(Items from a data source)
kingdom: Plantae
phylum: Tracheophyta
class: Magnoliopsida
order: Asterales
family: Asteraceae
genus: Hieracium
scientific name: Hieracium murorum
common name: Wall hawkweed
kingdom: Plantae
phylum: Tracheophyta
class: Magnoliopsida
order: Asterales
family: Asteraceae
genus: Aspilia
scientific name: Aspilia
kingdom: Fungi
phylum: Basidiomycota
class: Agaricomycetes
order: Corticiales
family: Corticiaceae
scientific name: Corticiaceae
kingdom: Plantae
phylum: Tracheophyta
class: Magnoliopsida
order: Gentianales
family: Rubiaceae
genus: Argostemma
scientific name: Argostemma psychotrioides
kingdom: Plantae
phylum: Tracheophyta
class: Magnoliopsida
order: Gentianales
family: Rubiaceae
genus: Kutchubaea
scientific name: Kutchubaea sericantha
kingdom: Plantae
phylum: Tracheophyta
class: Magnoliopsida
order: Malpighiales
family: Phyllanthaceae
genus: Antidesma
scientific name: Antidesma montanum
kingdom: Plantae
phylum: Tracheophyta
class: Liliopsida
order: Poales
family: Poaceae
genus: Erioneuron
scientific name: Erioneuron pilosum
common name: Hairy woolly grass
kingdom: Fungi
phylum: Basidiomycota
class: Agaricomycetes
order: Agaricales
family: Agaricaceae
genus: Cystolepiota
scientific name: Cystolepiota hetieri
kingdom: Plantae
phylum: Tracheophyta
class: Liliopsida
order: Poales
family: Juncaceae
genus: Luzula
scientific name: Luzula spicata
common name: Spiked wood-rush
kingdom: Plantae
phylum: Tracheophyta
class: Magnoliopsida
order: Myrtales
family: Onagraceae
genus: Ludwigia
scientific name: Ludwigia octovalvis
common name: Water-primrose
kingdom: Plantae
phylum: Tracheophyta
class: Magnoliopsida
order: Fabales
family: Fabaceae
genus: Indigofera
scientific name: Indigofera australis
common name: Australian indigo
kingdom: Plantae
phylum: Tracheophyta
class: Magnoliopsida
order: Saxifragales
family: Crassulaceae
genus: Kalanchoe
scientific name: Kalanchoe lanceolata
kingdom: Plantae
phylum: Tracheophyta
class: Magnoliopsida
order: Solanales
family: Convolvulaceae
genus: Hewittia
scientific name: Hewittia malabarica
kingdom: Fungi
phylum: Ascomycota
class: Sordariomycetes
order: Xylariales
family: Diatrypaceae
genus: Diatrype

*Goal*.
Transcribe every line of the data above in its original order, reproducing each one character for character.

*Answer for the task*.
kingdom: Plantae
phylum: Tracheophyta
class: Magnoliopsida
order: Asterales
family: Asteraceae
genus: Hieracium
scientific name: Hieracium murorum
common name: Wall hawkweed
kingdom: Plantae
phylum: Tracheophyta
class: Magnoliopsida
order: Asterales
family: Asteraceae
genus: Aspilia
scientific name: Aspilia
kingdom: Fungi
phylum: Basidiomycota
class: Agaricomycetes
order: Corticiales
family: Corticiaceae
scientific name: Corticiaceae
kingdom: Plantae
phylum: Tracheophyta
class: Magnoliopsida
order: Gentianales
family: Rubiaceae
genus: Argostemma
scientific name: Argostemma psychotrioides
kingdom: Plantae
phylum: Tracheophyta
class: Magnoliopsida
order: Gentianales
family: Rubiaceae
genus: Kutchubaea
scientific name: Kutchubaea sericantha
kingdom: Plantae
phylum: Tracheophyta
class: Magnoliopsida
order: Malpighiales
family: Phyllanthaceae
genus: Antidesma
scientific name: Antidesma montanum
kingdom: Plantae
phylum: Tracheophyta
class: Liliopsida
order: Poales
family: Poaceae
genus: Erioneuron
scientific name: Erioneuron pilosum
common name: Hairy woolly grass
kingdom: Fungi
phylum: Basidiomycota
class: Agaricomycetes
order: Agaricales
family: Agaricaceae
genus: Cystolepiota
scientific name: Cystolepiota hetieri
kingdom: Plantae
phylum: Tracheophyta
class: Liliopsida
order: Poales
family: Juncaceae
genus: Luzula
scientific name: Luzula spicata
common name: Spiked wood-rush
kingdom: Plantae
phylum: Tracheophyta
class: Magnoliopsida
order: Myrtales
family: Onagraceae
genus: Ludwigia
scientific name: Ludwigia octovalvis
common name: Water-primrose
kingdom: Plantae
phylum: Tracheophyta
class: Magnoliopsida
order: Fabales
family: Fabaceae
genus: Indigofera
scientific name: Indigofera australis
common name: Australian indigo
kingdom: Plantae
phylum: Tracheophyta
class: Magnoliopsida
order: Saxifragales
family: Crassulaceae
genus: Kalanchoe
scientific name: Kalanchoe lanceolata
kingdom: Plantae
phylum: Tracheophyta
class: Magnoliopsida
order: Solanales
family: Convolvulaceae
genus: Hewittia
scientific name: Hewittia malabarica
kingdom: Fungi
phylum: Ascomycota
class: Sordariomycetes
order: Xylariales
family: Diatrypaceae
genus: Diatrype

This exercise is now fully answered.